To Be A Mestre In The Words Of A Mestre

Mestre Suassuna: "A Capoeira Mestre must be a special person, it can't be just anyone who gives Capoeira classes that becomes a Mestre. Mestre must be a person who is consecrated by the people, both the people in Capoeira and the people in general because of the work he does. The Mestre is someone who represents the father or mother of the student, the teacher of the student. The student trusts him a lot. It's the guy who coordinates a social life and has a very great influence in the maturing process of a boy, of a young person. There's no established time for a capoeirista to become Mestre. But if I had to describe a profile, a Mestre should be at least 50 years old, and have participated actively in Capoeira and in its problems."

Mestre Ananias: "To be a Capoeira Mestre you have to have many years in Capoeira. One can be called Mestre when one is at least 40 or 50 years old. It's not overnight that you become a Capoeira Mestre. Today we see a ton of young kids who don't even know how to tune a berimbau, or even respond to the berimbau's call and they're said to be Mestres, they don't know how to play instruments at all! It's a shame, so I say that these people should return to the academy and re-learn everything that they forgot! You only see bravery inside them, trickery and nothing else. One must also have clean work with Capoeira."

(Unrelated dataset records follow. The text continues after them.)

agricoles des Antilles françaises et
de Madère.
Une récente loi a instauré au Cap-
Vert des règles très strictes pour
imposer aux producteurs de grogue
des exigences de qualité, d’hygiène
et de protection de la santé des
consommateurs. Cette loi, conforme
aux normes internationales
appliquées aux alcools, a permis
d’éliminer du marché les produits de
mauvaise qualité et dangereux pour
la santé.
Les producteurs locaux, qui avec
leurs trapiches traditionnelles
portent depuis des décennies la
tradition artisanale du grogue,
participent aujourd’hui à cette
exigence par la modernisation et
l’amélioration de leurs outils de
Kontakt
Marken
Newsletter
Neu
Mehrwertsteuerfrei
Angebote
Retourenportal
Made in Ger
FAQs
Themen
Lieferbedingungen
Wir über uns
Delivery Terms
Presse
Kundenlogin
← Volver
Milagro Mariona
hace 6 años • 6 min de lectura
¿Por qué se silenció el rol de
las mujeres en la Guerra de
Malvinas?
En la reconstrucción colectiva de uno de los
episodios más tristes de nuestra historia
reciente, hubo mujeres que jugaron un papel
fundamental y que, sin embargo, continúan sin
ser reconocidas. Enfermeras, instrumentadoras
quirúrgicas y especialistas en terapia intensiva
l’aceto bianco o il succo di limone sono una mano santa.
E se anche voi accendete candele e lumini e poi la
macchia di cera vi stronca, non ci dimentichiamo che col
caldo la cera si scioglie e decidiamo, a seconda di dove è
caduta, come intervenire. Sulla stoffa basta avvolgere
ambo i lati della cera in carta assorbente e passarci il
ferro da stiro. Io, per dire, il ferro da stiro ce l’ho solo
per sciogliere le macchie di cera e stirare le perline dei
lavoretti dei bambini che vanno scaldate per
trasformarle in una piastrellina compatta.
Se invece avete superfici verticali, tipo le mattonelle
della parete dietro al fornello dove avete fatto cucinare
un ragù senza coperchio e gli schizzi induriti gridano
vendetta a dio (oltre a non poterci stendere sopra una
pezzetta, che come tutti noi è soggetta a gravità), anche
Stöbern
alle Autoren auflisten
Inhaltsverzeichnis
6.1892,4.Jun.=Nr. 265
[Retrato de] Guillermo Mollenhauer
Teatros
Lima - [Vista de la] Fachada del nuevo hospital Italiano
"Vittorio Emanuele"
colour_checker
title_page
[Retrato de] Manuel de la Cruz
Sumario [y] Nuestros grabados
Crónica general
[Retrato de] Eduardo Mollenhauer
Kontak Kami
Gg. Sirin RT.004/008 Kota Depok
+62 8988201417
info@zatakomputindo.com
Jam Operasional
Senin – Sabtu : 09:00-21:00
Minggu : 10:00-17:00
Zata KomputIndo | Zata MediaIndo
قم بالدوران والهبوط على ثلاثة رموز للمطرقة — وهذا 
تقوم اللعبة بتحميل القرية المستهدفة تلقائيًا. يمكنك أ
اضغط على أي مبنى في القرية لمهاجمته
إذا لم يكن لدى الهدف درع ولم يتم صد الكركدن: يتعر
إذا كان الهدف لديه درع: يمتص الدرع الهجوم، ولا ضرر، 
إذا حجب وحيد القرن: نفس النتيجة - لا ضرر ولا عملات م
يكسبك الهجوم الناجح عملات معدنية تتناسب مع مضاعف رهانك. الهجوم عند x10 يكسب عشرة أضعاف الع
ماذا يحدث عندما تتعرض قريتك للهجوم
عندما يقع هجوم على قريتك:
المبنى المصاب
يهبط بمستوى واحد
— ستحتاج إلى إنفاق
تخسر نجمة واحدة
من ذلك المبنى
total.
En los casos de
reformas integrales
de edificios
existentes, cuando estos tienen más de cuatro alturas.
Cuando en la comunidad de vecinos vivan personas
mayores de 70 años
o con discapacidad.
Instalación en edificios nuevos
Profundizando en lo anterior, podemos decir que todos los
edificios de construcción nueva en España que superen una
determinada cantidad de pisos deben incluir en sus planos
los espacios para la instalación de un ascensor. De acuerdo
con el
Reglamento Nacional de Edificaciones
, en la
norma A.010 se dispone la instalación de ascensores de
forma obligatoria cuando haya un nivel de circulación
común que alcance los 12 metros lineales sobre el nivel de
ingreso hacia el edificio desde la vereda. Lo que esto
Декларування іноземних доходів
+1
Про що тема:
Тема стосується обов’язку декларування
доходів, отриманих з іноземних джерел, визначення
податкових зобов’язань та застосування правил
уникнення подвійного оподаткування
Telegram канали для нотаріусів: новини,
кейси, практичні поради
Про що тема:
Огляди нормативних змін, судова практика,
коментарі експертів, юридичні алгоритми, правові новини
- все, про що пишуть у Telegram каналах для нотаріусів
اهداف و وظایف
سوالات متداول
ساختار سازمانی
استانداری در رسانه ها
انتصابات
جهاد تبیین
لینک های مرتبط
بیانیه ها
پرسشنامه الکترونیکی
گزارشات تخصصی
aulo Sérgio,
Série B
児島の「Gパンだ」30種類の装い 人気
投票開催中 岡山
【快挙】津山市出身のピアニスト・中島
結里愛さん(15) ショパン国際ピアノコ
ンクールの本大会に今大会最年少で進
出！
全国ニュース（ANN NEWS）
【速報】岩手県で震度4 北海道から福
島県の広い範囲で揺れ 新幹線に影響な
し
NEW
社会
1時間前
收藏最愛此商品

Mestre Nenel: In my opinion, this happens because in recent years becoming a "Mestre" has become a result of graduation. In the academy, the student rises through the cord system until he reaches the Mestre cord. In the old days, it wasn't like this. The old mestres didn't have the custom of "graduating" to Mestre. They would train until they naturally received the recognition of their work. I sincerely think that changing this situation is unlikely, because the cord system is one of the sources of income for Capoeira groups.

Mestre Burguês: The main reason, in my point of view, is the lack of humility and patience on the part of these capoeiristas; they can't wait for the right time to be Mestre. Their hurry is usually due to the seeking of status and the commercial side, where they imagine that they will be more successful if they are mestres. In the old days, capoeiristas had to have the recognition of the community in order to be Mestre. Today, in the big groups, there are other criteria besides this such as recognition, work developed, conduct, performance, etc. However, many capoeiristas don't agree and leave their groups, forming another group without the least preparation - and, what's worse, with the support of certain recognized mestres in our community. This problem could be resolved by the unity of the true mestres, even though they have their differences of opinion, but united around the same ideal: loyalty and ethics for our art - Capoeira.